Stroll along the downtown streets of any major city around dinner time and it’s easy to identify the mouth-watering aromas of cooking foods. But if there’s one thing the scientists at NOAA’s Chemical Sciences Laboratory (CSL) have learned in their years investigating urban air pollution, it’s this: if you can smell it, there’s a good chance it can impact air quality. 

When it comes to those delicious food smells, the impact could be significant, according to a new study published in Atmospheric Chemistry & Physics quantifying cooking emissions in the urban air of downtown Las Vegas.

“The types of emissions we are looking at from cooking, primarily oxygenated VOCs, or volatile organic compounds, are quite reactive in the air, so we expect they’ll be important for air quality,” explained Matt Coggon, a research chemist at CSL and lead author of the study.

Coggon and his team determined that on average, 21 percent of the total mass of human-made VOCs in Las Vegas’s outdoor air were from cooking activities. Depending on the time of day, cooking VOCs ranged from 10 to 30 percent of the total.

In Coggon’s estimation, this makes cooking emissions the single largest missing source of urban VOCs in current air quality models, which could have important ramifications for regulatory policy. 

Following the smells 

NOAA and CIRES researchers in CSL have devoted the better part of a decade to identifying, quantifying, and inventorying the myriad VOCs in urban air that degrade air quality. VOCs are extremely important for urban air quality as they lead to the production of both ground-level ozone pollution and fine particulate matter (PM2.5). 

In the summer of 2021, Coggon and his colleagues in Boulder outfitted CSL’s mobile laboratory with specialized instrumentation capable of identifying and measuring hundreds of different airborne VOCs. The researchers then headed west to Las Vegas to find out how important cooking emissions might be for urban air quality. 

Home to one of the highest restaurant densities in the United States—a whopping 666 restaurants per 100,000 people—Las Vegas has been described as a “devilishly” food-obsessed city. Las Vegas also happens to have persistent air quality concerns, with significant impacts from local pollution from the Las Vegas Strip—a high-traffic entertainment district with a high density of casinos, hotels, bars, and restaurants.

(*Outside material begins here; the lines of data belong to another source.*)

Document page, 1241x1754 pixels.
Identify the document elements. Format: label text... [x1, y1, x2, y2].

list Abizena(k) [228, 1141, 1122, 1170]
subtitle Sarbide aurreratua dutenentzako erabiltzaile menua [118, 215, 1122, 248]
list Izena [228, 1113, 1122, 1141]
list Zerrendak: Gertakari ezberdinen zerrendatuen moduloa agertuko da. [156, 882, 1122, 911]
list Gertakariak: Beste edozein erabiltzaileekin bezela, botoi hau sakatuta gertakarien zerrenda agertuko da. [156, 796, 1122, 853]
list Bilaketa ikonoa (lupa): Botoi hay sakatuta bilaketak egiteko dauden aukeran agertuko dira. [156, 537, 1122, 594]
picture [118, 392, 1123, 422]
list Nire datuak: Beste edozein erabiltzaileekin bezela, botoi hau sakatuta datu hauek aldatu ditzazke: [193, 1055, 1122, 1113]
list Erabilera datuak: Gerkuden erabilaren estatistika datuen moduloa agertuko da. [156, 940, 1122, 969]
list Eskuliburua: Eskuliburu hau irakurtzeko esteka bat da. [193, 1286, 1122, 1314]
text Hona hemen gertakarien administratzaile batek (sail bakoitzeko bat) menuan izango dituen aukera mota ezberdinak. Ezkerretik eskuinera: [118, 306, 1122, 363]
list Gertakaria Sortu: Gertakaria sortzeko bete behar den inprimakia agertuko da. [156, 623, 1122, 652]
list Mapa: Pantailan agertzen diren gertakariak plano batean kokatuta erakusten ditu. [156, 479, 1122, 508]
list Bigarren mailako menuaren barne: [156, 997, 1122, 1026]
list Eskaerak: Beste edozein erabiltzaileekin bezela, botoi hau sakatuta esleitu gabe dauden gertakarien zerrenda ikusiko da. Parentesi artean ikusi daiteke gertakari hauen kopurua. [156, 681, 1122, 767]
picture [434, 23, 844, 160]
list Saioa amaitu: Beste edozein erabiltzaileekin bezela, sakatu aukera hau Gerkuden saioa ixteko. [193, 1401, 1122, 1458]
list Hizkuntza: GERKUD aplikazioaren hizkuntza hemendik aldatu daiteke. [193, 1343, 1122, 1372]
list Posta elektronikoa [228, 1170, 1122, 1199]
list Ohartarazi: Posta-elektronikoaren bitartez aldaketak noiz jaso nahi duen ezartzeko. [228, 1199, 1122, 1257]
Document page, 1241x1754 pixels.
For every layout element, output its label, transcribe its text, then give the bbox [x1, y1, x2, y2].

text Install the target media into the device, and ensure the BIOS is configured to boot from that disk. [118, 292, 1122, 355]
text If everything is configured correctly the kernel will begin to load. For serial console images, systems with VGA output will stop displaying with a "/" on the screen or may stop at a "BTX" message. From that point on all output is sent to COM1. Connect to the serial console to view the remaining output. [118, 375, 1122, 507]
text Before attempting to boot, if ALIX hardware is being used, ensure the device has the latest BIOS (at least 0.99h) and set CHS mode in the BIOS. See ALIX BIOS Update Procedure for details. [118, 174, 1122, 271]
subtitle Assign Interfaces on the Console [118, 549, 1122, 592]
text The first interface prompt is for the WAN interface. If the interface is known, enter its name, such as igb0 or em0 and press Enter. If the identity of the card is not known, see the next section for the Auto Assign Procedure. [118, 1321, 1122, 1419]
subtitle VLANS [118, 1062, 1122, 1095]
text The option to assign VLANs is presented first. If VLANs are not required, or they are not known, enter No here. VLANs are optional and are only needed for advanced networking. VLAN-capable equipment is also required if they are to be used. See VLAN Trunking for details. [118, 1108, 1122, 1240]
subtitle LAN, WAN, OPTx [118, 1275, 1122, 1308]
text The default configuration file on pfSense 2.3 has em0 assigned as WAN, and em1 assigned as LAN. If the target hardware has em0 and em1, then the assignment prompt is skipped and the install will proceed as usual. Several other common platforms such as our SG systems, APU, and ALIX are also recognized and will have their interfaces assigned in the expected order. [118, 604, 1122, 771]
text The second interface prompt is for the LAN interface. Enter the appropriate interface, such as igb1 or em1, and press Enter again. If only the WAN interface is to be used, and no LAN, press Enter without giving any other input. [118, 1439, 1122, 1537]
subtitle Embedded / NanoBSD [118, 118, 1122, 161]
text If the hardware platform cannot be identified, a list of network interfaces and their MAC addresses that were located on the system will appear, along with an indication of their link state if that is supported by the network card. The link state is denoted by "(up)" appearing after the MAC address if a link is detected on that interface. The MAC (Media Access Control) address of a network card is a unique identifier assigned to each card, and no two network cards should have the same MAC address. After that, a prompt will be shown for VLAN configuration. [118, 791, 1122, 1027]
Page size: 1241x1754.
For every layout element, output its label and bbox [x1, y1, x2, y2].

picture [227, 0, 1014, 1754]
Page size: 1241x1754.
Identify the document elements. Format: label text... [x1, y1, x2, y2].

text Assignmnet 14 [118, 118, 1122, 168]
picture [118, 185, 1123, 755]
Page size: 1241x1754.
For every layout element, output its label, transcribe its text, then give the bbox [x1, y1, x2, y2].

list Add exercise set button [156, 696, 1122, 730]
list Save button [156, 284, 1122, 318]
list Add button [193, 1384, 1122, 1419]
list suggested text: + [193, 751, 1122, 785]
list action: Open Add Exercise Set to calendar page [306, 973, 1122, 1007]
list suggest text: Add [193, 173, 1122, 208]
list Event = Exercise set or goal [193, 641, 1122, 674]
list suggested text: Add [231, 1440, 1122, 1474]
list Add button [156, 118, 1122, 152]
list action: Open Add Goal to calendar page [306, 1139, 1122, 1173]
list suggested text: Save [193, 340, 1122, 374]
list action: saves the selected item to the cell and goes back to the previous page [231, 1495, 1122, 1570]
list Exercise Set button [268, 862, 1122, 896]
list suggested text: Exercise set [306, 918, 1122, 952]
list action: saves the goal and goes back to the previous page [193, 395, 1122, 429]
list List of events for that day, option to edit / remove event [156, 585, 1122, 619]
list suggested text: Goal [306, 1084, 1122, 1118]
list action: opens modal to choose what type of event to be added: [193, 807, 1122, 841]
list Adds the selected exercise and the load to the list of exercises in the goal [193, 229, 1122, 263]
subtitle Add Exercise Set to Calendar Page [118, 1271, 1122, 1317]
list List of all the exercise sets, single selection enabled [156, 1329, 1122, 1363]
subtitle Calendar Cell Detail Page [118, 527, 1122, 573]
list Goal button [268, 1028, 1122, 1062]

For several weeks in June and July, the researchers drove their mobile laboratory around Las Vegas and the surrounding desert to map the air quality across residential, commercial, and entertainment districts. Particular focus was given to the Las Vegas Strip, cruising up and down the avenue at different times of the day and night. 

Although Las Vegas is a sprawling city, the spatial mapping revealed that cooking emissions were mostly concentrated along the Strip, roughly correlated with the density of nearby restaurants, and at highest levels during the evening hours when dining and other entertainment activities peaked.

Coggon and his colleagues also estimated the total footprint of VOC emissions in the city and where they came from. For downtown Las Vegas, they found that half of the human-caused VOC emissions were from volatile chemical products (things like perfume and scented personal care products) and the remaining half was split nearly equally between cooking emissions and vehicle traffic.

“It was surprising even to us that emissions from food cooking can be on par with vehicle traffic when it comes to VOCs,” recalled Coggon.

The team cautions that the particularly high density of restaurants in Las Vegas may mean that these measurements represent an upper limit on how much cooking matters for air quality in the U.S. Even so, research in other cities provides early indications that cooking emissions may be a big, unsolved piece of the air quality puzzle in major cities worldwide.

Although the researchers know that the kinds of VOCs emitted from cooking are reactive, just how much ozone or PM2.5 production may be attributed to these cooking emissions is still an unanswered question—one that this group of researchers is already tackling with their now more complete and accurate VOC inventory and air quality model. 

They hope that this new information will be valuable to cities such as Las Vegas that are working to address air quality concerns.